第15章 3対3 + 1
視線を上げて、もう1度影山を見ると、それに気づいたのか影山も視線を上げ、こっちを見る。
どうするの、影山?
どうするったって、俺にはどうしようもないだろ。
視線だけで言葉を繋ぎ合う。
そんな中、静まり返った体育館に菅原先輩の声が響いた。
菅「いいじゃないか、こんなチャンスそうないだろ?」
田「でも、烏野の正セッターはスガさんじゃないっスか?!」
田中先輩の言葉に、菅原先輩は1度スッと目を閉じ、落ち着いた声で続けた。
菅「オレは、日向と影山の攻撃が4強相手にどれだけ通用するか、見てみたい・・・」
菅原先輩はそう言って、澤村先輩とアイコンタクトを交わした。
澤「先生、詳細をお願いします」
澤村先輩の言葉で、部員のみんなは条件を飲むことを覚悟したかのように先生に体を向けた。

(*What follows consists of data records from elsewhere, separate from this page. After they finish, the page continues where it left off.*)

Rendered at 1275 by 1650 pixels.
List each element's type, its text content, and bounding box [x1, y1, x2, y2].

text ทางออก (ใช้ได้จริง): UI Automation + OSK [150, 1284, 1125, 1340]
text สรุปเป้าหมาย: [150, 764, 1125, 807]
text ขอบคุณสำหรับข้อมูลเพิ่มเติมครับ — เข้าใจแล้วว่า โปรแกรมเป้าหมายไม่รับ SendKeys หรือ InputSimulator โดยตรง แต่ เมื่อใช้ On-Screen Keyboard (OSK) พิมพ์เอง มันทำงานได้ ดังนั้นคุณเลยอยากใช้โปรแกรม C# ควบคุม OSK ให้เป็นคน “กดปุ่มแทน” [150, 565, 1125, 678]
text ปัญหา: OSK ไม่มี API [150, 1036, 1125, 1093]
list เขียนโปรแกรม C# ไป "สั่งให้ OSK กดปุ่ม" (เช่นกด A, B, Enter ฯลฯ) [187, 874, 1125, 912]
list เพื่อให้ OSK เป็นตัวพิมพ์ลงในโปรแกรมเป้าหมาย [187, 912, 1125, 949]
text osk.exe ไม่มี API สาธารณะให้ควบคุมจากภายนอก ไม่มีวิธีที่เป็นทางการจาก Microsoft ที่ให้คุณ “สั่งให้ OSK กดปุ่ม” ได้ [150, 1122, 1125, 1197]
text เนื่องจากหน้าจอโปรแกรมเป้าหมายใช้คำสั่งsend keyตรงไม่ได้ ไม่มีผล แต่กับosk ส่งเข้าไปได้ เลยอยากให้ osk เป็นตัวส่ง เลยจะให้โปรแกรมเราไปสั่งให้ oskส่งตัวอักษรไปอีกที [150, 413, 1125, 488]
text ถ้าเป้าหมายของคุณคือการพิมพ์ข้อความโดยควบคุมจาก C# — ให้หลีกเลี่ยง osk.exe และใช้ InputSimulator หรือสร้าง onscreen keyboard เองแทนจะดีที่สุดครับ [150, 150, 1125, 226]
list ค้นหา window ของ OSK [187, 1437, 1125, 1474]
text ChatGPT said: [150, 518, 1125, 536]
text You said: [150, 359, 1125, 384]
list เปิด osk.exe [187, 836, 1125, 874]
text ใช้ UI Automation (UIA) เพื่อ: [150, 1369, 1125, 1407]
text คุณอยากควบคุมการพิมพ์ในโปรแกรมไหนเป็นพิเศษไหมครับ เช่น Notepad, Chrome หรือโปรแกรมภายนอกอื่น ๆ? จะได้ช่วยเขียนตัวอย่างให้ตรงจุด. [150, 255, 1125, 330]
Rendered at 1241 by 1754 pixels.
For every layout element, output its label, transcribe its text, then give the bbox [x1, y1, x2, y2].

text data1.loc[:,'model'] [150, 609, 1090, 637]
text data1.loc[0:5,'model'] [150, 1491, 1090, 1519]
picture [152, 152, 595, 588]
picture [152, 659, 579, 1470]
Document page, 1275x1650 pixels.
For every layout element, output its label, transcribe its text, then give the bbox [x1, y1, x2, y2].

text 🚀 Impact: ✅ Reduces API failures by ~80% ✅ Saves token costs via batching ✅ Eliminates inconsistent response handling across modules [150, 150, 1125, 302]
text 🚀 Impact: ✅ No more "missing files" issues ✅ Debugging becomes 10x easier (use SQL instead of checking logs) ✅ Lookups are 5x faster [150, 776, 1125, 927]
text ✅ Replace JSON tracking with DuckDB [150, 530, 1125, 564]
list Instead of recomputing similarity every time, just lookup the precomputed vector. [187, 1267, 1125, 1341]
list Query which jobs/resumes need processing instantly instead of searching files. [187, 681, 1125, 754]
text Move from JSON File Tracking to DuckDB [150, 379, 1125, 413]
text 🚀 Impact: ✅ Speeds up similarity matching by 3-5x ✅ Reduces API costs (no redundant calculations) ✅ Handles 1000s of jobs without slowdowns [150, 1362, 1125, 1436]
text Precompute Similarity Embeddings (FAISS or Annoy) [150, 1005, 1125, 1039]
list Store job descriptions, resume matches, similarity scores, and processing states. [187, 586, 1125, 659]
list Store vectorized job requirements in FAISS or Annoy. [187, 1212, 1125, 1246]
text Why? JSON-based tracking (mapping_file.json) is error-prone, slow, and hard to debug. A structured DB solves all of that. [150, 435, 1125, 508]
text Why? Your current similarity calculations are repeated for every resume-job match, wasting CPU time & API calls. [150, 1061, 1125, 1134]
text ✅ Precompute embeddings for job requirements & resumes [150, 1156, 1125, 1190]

武「日程は急なんだけど、来週の火曜日。放課後で時間もないから、一試合だけ。車は僕が用意するから、みんな授業が終わったら遅れないようにね?」
先生の話が終わると、部員はそれぞれ練習の用意に入るため動き出した。
菅原先輩にノートを渡そうと思ったけど、さっきの話の流れからか、まだ澤村先輩と何かを話している。
『縁下先輩、お願いがあるんですけど・・・』
まだ隣にいた縁下先輩に声をかける。
縁「ん?なぁに?」
『これ、さっきの3対3の試合を記録した物なんですけど、休憩中にでも澤村先輩か菅原先輩に渡して貰えませんか?』
言いながらノートを縁下先輩に向けた。
縁「別にいいけど、自分で渡さなくていいの?」
受け取りながら縁下先輩が問う。
『本当はそれがいいんですけど、今は・・・』
菅原先輩達の方を見ながら言うと、縁下先輩も、なるほど、と納得してくれノートを受け取ってくれた。
『すみません。ありがとうございます』
縁「これくらい朝飯前だよ、任せて」
にこやかに笑い、快く頼まれてくれた。
『それじゃ、私はそろそろ帰りますね。皆さんに練習試合、頑張って下さいって伝えて下さい』
縁下先輩にそう言って、私は手早く荷物をまとめて体育館を出た。
帰る道すがら、頭の片隅から練習試合の事が離れない。
青葉城西。
あそこのセッターは、恐らく、いや、間違いなく及川先輩だ。
そうするとスパイカーとして出てくるのは、やっぱり・・・
モヤモヤと考えながら、家路についた。